APPLICATION: BSI CIS, Chip Stacking, MEMS, TSV, Power Devices, Logic & Memory.
- Thin Si wafer thickness down to 1 μm-backgrinding uniformity
- Si/Si, Si/Tape, Glass/Si bonded wafer—bonding uniformity
- CMP – uniformity
- Trench/via (i.e. TSV) depth measurements- etch/scribe uniformity
- Surface roughness (option)
- Bump height (option)
- Trim depth and width (option)
Special Features
- Measures Substrate Thickness in Multiple Layers using
Non-contact Optical System - High Precision XY Stage (0.5m) (optional)
- Pattern Recognition (optional)
- Robotic Handling System
- Programmable Data Points
- Measures Silicon Via Depth with Microscope Option
- Excellent Repeatability & Reproducibility
Specifications
| Spot size: | 6μ ~40μ |
| Working distance: | ~ 20mm |
| Si Thickness range : | |
| Single Probe | 15 ~ 780um |
| Dual Probe | ~ 3mm |
| Wavelength: | 1.3±0.03μ |
FSM 413 Thickness Measurement System Working Principle
Measurement Principle
- Thickness Measurement By Single Probe
The basic principle of the tool is utilizes the low coherent SLED light source in Michelson interferometer as shown in Figure 2. One branch of the splitted beam goes to the measurement stage and another branch of the splitted beam goes to scanning mirror which moves at the frequency of 10Hz with stroke 5mm. The schematic of dual probes of FSM 413-SA-DP is shown in Figure 3. Each probe has a reference mirror, which sends the light back to detector to make a reference signal. These reference signals are useful for warp, TSV depth, trench depth, bump height, and total thickness measurement. Light reflected from reference mirror, and the interface of each layers of wafer produces interference signals in the each probe as it passes through. The typical interference signal of the single probe is in Figure. 4. The distance between the second and the third peak in single probe is used to calculate the thickness of the sapphire in bottom probe or the thickness of wafer in top probe. The measurement with single probe necessitates knowledge of the refractive index of each layer to calculate its thickness.

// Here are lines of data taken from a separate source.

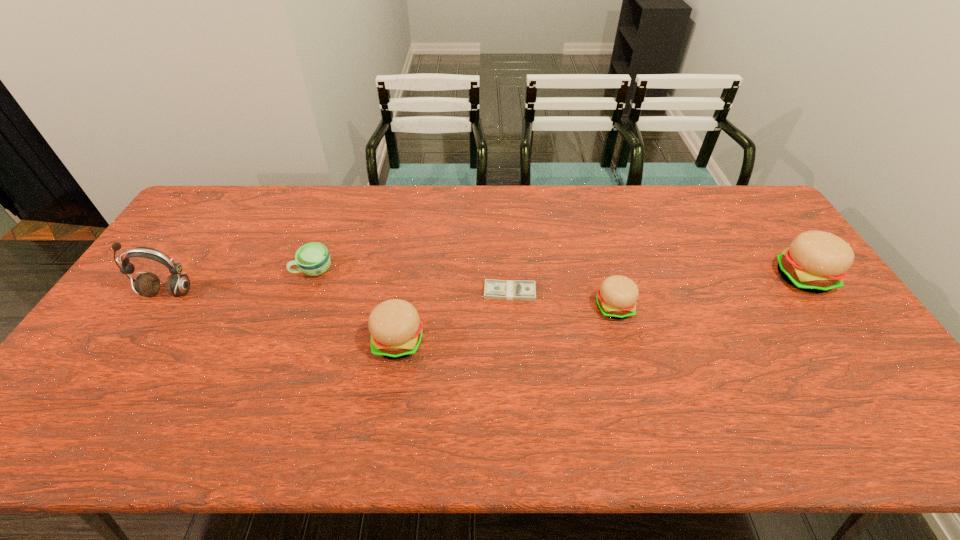
Identify the location of the third object from left to right. The width and height of the screenshot is (960, 540). (396, 330).

At what (x,y) coordinates should I click in order to perform the action: click on the fourth shortest object. Please return your answer as a coordinate pair (x, y). The height and width of the screenshot is (540, 960). Looking at the image, I should click on (396, 330).

Locate an element on the screen. This screenshot has height=540, width=960. the second hamburger from right to left is located at coordinates (616, 298).

Where is `the fourth tallest object`? The image size is (960, 540). the fourth tallest object is located at coordinates (616, 298).

This screenshot has width=960, height=540. Identify the location of the fifth shortest object. (816, 262).

The height and width of the screenshot is (540, 960). In order to click on the rightmost object in this screenshot , I will do `click(816, 262)`.

Where is `cup`? cup is located at coordinates (313, 259).

Find the location of a particular element. Image resolution: width=960 pixels, height=540 pixels. the fifth object from right to left is located at coordinates (313, 259).

This screenshot has height=540, width=960. In order to click on the leftmost object in this screenshot , I will do `click(148, 284)`.

At what (x,y) coordinates should I click in order to perform the action: click on the tallest object. Please return your answer as a coordinate pair (x, y). Image resolution: width=960 pixels, height=540 pixels. Looking at the image, I should click on (148, 284).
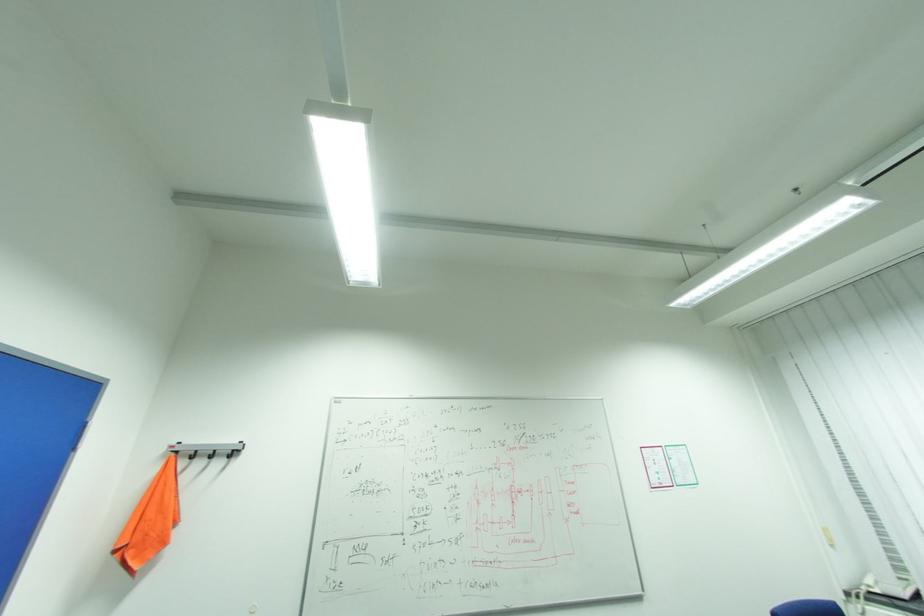
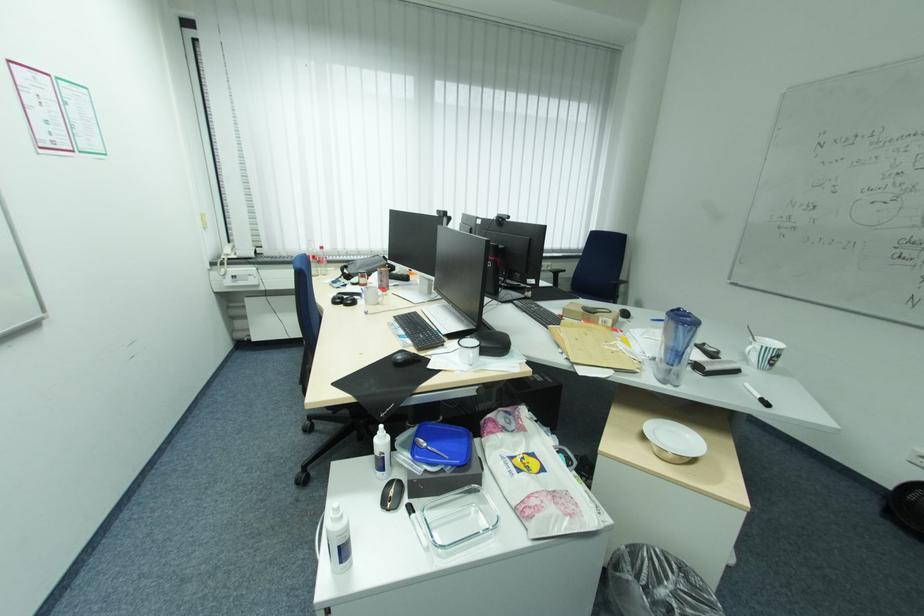
Locate, in the second image, the point that corresponds to (x=876, y=586) in the first image.

(234, 254)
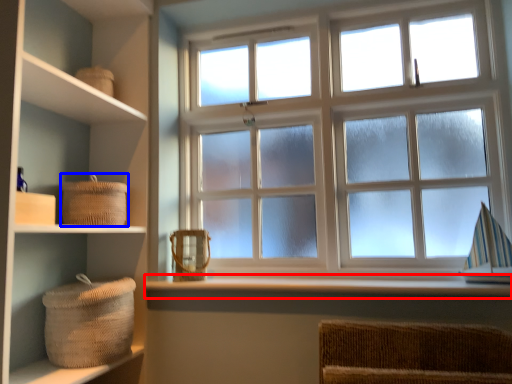
Question: Which of the following is the closest to the observer, window sill (highlighted by a red box) or basket (highlighted by a blue box)?

Choices:
 (A) window sill
 (B) basket

Answer: (A)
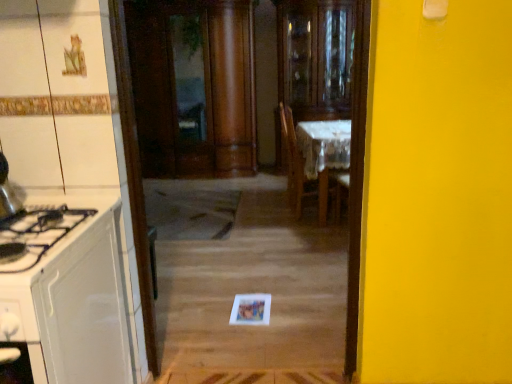
Image resolution: width=512 pixels, height=384 pixels. Describe the element at coordinates (74, 293) in the screenshot. I see `white glossy cabinet at left` at that location.

Locate an element on the screen. The image size is (512, 384). white glossy cabinet at left is located at coordinates (74, 293).

Based on the photo, is white lace tablecloth at center far from transparent glass cabinet at center?

That's right, there is a large distance between white lace tablecloth at center and transparent glass cabinet at center.

From the image's perspective, is white lace tablecloth at center on transparent glass cabinet at center?

Actually, white lace tablecloth at center appears below transparent glass cabinet at center in the image.

Does white lace tablecloth at center appear on the left side of transparent glass cabinet at center?

Yes, white lace tablecloth at center is to the left of transparent glass cabinet at center.

From the picture: Is the depth of transparent glass cabinet at center greater than that of white lace tablecloth at center?

Yes, transparent glass cabinet at center is further from the camera.

From the image's perspective, is transparent glass cabinet at center positioned above or below white lace tablecloth at center?

From the image's perspective, transparent glass cabinet at center appears above white lace tablecloth at center.

From a real-world perspective, is transparent glass cabinet at center above or below white lace tablecloth at center?

transparent glass cabinet at center is above white lace tablecloth at center.

At what (x,y) coordinates should I click in order to perform the action: click on cabinetry that appears on the left of white lace tablecloth at center. Please return your answer as a coordinate pair (x, y). Image resolution: width=512 pixels, height=384 pixels. Looking at the image, I should click on (74, 293).

From the image's perspective, would you say white lace tablecloth at center is shown under white glossy cabinet at left?

No.

Can you tell me how much white lace tablecloth at center and white glossy cabinet at left differ in facing direction?

The angle between the facing direction of white lace tablecloth at center and the facing direction of white glossy cabinet at left is 90 degrees.

Is white lace tablecloth at center completely or partially outside of white glossy cabinet at left?

Absolutely, white lace tablecloth at center is external to white glossy cabinet at left.

In terms of size, does white glossy cabinet at left appear bigger or smaller than transparent glass cabinet at center?

In the image, white glossy cabinet at left appears to be smaller than transparent glass cabinet at center.

Is point (47, 235) behind point (298, 109)?

No, (47, 235) is closer to viewer.

Does white glossy cabinet at left appear on the left side of transparent glass cabinet at center?

Yes, white glossy cabinet at left is to the left of transparent glass cabinet at center.

From the image's perspective, which is below, white glossy cabinet at left or white lace tablecloth at center?

From the image's view, white glossy cabinet at left is below.

In terms of width, does white glossy cabinet at left look wider or thinner when compared to white lace tablecloth at center?

Clearly, white glossy cabinet at left has more width compared to white lace tablecloth at center.

Which object is positioned more to the left, white glossy cabinet at left or white lace tablecloth at center?

white glossy cabinet at left is more to the left.

The image size is (512, 384). Identify the location of table that appears above the white glossy cabinet at left (from the image's perspective). (324, 153).

Is transparent glass cabinet at center taller than white glossy cabinet at left?

Yes.

Is transparent glass cabinet at center to the right of white glossy cabinet at left from the viewer's perspective?

Yes.

From the image's perspective, would you say transparent glass cabinet at center is shown under white glossy cabinet at left?

No, from the image's perspective, transparent glass cabinet at center is not beneath white glossy cabinet at left.

What's the angular difference between transparent glass cabinet at center and white glossy cabinet at left's facing directions?

transparent glass cabinet at center and white glossy cabinet at left are facing 0.000162 degrees away from each other.

At what (x,y) coordinates should I click in order to perform the action: click on glass door behind the white lace tablecloth at center. Please return your answer as a coordinate pair (x, y). The width and height of the screenshot is (512, 384). Looking at the image, I should click on (316, 57).

Where is `table that appears in front of the transparent glass cabinet at center`? This screenshot has width=512, height=384. table that appears in front of the transparent glass cabinet at center is located at coordinates (324, 153).

Considering their positions, is transparent glass cabinet at center positioned closer to white glossy cabinet at left than white lace tablecloth at center?

white lace tablecloth at center lies closer to white glossy cabinet at left than the other object.

Based on their spatial positions, is transparent glass cabinet at center or white glossy cabinet at left further from white lace tablecloth at center?

The object further to white lace tablecloth at center is white glossy cabinet at left.

Considering their positions, is white lace tablecloth at center positioned further to transparent glass cabinet at center than white glossy cabinet at left?

white glossy cabinet at left is positioned further to the anchor transparent glass cabinet at center.

Looking at the image, which one is located further to transparent glass cabinet at center, white glossy cabinet at left or white lace tablecloth at center?

white glossy cabinet at left is further to transparent glass cabinet at center.

In the scene shown: From the image, which object appears to be farther from white glossy cabinet at left, white lace tablecloth at center or transparent glass cabinet at center?

Based on the image, transparent glass cabinet at center appears to be further to white glossy cabinet at left.

Based on their spatial positions, is white glossy cabinet at left or transparent glass cabinet at center closer to white lace tablecloth at center?

Among the two, transparent glass cabinet at center is located nearer to white lace tablecloth at center.

Locate an element on the screen. The height and width of the screenshot is (384, 512). table between white glossy cabinet at left and transparent glass cabinet at center along the z-axis is located at coordinates (324, 153).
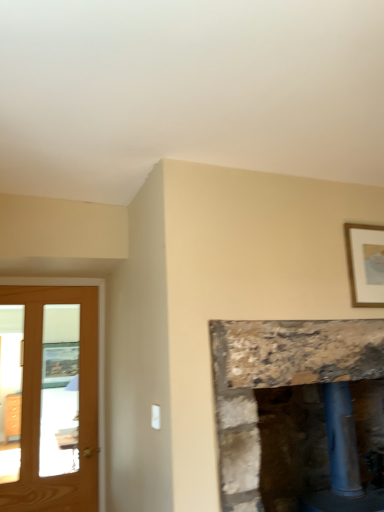
Question: Is light brown wooden screen door at left further to the viewer compared to rustic stone fireplace at center?

Choices:
 (A) no
 (B) yes

Answer: (B)

Question: From a real-world perspective, is light brown wooden screen door at left on top of rustic stone fireplace at center?

Choices:
 (A) yes
 (B) no

Answer: (A)

Question: Is rustic stone fireplace at center a part of light brown wooden screen door at left?

Choices:
 (A) yes
 (B) no

Answer: (B)

Question: Is light brown wooden screen door at left far from rustic stone fireplace at center?

Choices:
 (A) no
 (B) yes

Answer: (B)

Question: Does light brown wooden screen door at left lie in front of rustic stone fireplace at center?

Choices:
 (A) yes
 (B) no

Answer: (B)

Question: Does light brown wooden screen door at left appear on the left side of rustic stone fireplace at center?

Choices:
 (A) yes
 (B) no

Answer: (A)

Question: Is rustic stone fireplace at center taller than light brown wooden screen door at left?

Choices:
 (A) no
 (B) yes

Answer: (A)

Question: Can you confirm if rustic stone fireplace at center is positioned to the right of light brown wooden screen door at left?

Choices:
 (A) no
 (B) yes

Answer: (B)

Question: Is rustic stone fireplace at center bigger than light brown wooden screen door at left?

Choices:
 (A) yes
 (B) no

Answer: (A)

Question: Could light brown wooden screen door at left be considered to be inside rustic stone fireplace at center?

Choices:
 (A) yes
 (B) no

Answer: (B)

Question: Are rustic stone fireplace at center and light brown wooden screen door at left far apart?

Choices:
 (A) no
 (B) yes

Answer: (B)

Question: From a real-world perspective, is rustic stone fireplace at center below light brown wooden screen door at left?

Choices:
 (A) yes
 (B) no

Answer: (A)

Question: Does gold wooden picture frame at upper right have a greater width compared to rustic stone fireplace at center?

Choices:
 (A) no
 (B) yes

Answer: (A)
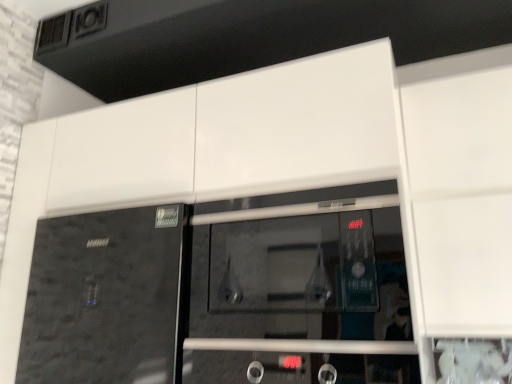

2.Total Thickness Measurement By Dual Probe
Dual probe measurement uses a block gauge to determine L=A+B+BG first, where A is the distance between reference mirror signal and top surface signal in top probe, B is the distance between reference mirror signal and bottom surface signal in bottom probe at the block gauge, and BG is the known thickness of metal block gauge. The typical signal at block gauge is in Figure 5. Then, the thickness of sample can be calculated from t=L-a-b, where a is the distance between reference mirror signal and top surface signal in top probe and b is the distance between reference mirror signal and bottom surface signal in bottom probe at the sample. Refer to Figure. 6. For dual probe measurement, one doesn’t need to know the refractive index beforehand.
Figure 4. A typical interference signal of the wafer for the top (a) and bottom (b) probe. a is a distance between the reference mirror signal and the top surface signal of the wafer. b is a distance between the reference mirror signal and the bottom surface signal of the sample.
Figure 5. A typical interference signal at block gauge for the top (A) and bottom (B) probe. A is a distance between the reference mirror signal and the top surface signal of the block gauge. B is a distance between the reference mirror signal and the bottom surface signal of the block gauge.
Figure 6.The procedure of the thickness measurement with dual probe is the following: first, it determines L=A+B+BG at the position of block gauge. Then, it measures sample thickness( t=L-a-b) at the sample position. The line square in the picture is block gauge of known thickness (500μm) and the dotted square is sample thickness.